I’ve noticed that it’s not just women of a certain age who are uncomfortable with being called “old,” but the culture at large. A few months ago when I had my car serviced I asked the youngish woman tallying my bill when I should make another appointment. She responded,” Well, you have low mileage and don’t seem to drive a lot so you can wait a bit.” To which I jokingly replied, “Ah, I fit the stereotype of the little old lady who rarely drives.” I was met with an immediate, urgent-sounding response, “Oh, but you’re not old.” I looked at her and said, “But I am. I don’t want to be thought of as other than my true self.” That ended our conversation with discomfort hovering between us.

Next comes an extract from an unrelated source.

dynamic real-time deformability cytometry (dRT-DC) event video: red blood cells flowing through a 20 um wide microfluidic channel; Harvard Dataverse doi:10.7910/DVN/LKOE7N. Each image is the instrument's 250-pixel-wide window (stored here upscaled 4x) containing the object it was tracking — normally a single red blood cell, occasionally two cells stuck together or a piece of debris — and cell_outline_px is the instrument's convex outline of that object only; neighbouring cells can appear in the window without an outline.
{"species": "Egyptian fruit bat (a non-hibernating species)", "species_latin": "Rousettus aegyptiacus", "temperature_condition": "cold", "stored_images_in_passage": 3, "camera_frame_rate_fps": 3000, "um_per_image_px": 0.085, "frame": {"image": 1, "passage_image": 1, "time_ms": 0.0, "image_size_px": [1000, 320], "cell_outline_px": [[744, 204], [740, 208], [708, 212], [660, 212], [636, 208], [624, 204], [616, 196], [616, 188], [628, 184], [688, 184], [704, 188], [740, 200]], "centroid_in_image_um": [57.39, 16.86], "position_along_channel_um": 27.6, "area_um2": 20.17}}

Another recent exchange happened in the grocery store when I asked the middle-aged male produce worker where I could find Meyer lemons. He smiled and said, “Give me a minute young lady.” Once again, feeling compelled to set the record straight, I replied, “I’m not a young lady. I’m old.” Nervously he came back, “No, you’re not. You don’t look old.”
And so it goes, it seems that it’s not just older women with a knee jerk reaction to the word “old,” but everyone I encounter! What does this say about our culture? It suggests that the concept of an old person is engrained in our psyches as a state to be avoided at all costs. What a loss. If we can’t recognize old people and their valuable contributions as elders, then we’re writing off an important and vital resource. Men come off a little better. We value the elder statesmen. Where’s the elder stateswoman?
Fortunately there are cultures that don’t share our obsession with youth. Native Americans have a long tradition of revering the wisdom of both old women and men. Older friends who have traveled to Japan describe their delight at being bowed before in appreciation of their age.
In owning “old lady,” I also want to distill the stereotype of having one foot in the grave. I can be old and still be full of creative energy. My zest for life is very much intact, maybe even fuller because my life experience has allowed me to eliminate many of the obstacles of my younger self. Look out world, there’s a dangerous OLD WOMAN in your midst!